_WORK REQUIRED:_ Reproduce, word for word, the stretch of the consistency documentation below from "100//! # Consistency" through "same memory region.".

_SOURCE DOCUMENT:_
97//! See the documentation of the [`linked`][linked] crate for more details on the mechanisms
98//! offered by the linked object pattern. Additional capabilities exist beyond those described here.
99//!
100//! # Consistency guarantees
101//! [consistency-guarantees]: [#consistency-guarantees]
102//!
103//! Writes are weakly consistent within the same memory region, with an undefined order of resolving
104//! from different threads. Writes from the same thread become visible sequentially on all threads in
105//! the same memory region.
106//!
107//! Writes are immediately visible from the originating thread, with the caveats that:
108//! 1. Writes from other threads may be applied at any time, such as between
109//! a write and an immediately following read.
110//! 2. A thread, if not pinned, may migrate to a new memory region between the write and read
111//! operations, which invalidates any link between the two operations and will read from
112//! the storage of the new memory region.

_SUPPLIED MATERIAL:_
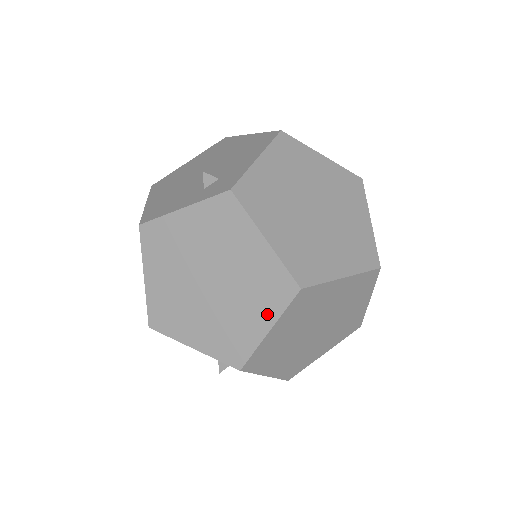
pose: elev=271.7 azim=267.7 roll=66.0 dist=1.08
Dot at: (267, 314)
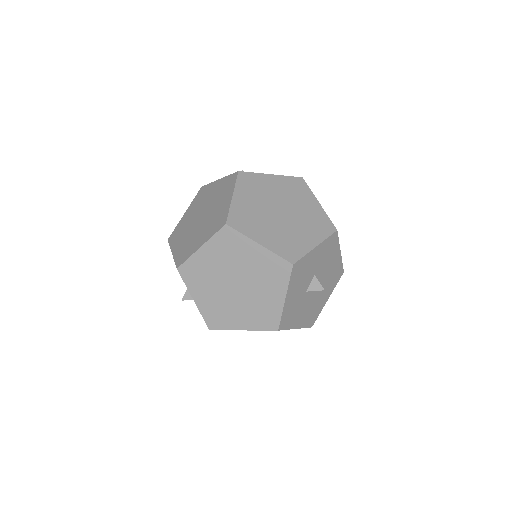
Dot at: (207, 237)
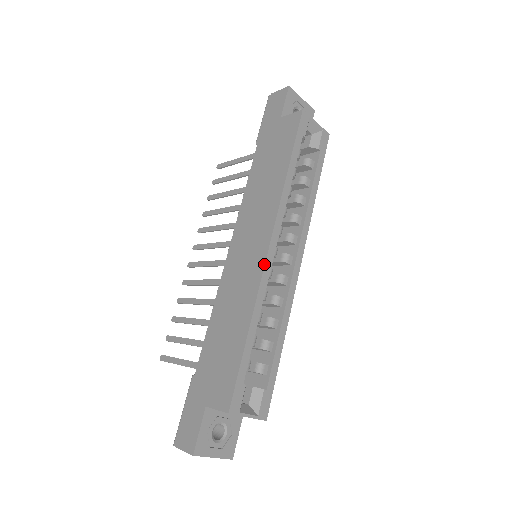
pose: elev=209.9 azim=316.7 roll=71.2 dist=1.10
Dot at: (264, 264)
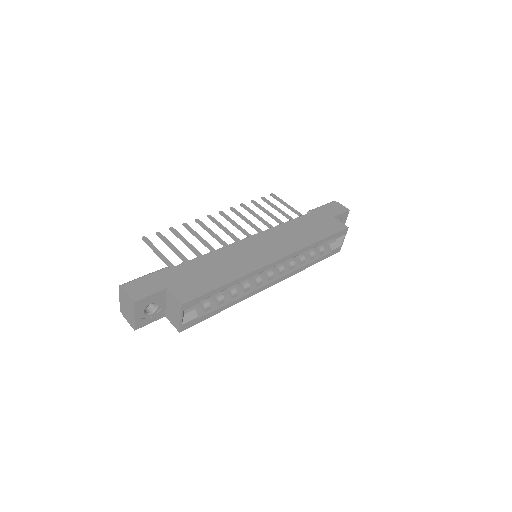
Dot at: (268, 264)
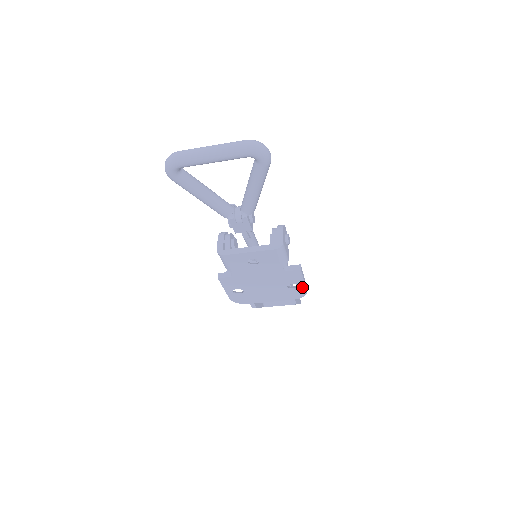
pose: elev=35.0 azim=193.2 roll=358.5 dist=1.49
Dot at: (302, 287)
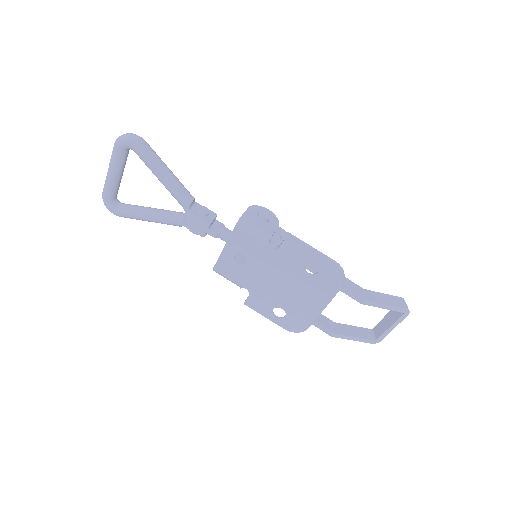
Dot at: (322, 262)
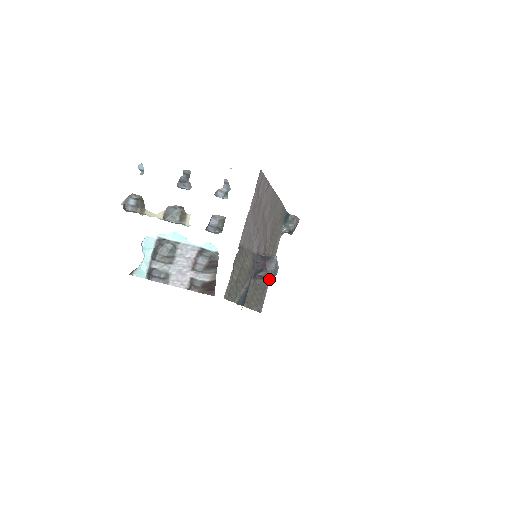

_RESULT BELOW:_
100//! # Consistency guarantees
101//! [consistency-guarantees]: [#consistency-guarantees]
102//!
103//! Writes are weakly consistent within the same memory region, with an undefined order of resolving
104//! from different threads. Writes from the same thread become visible sequentially on all threads in
105//! the same memory region.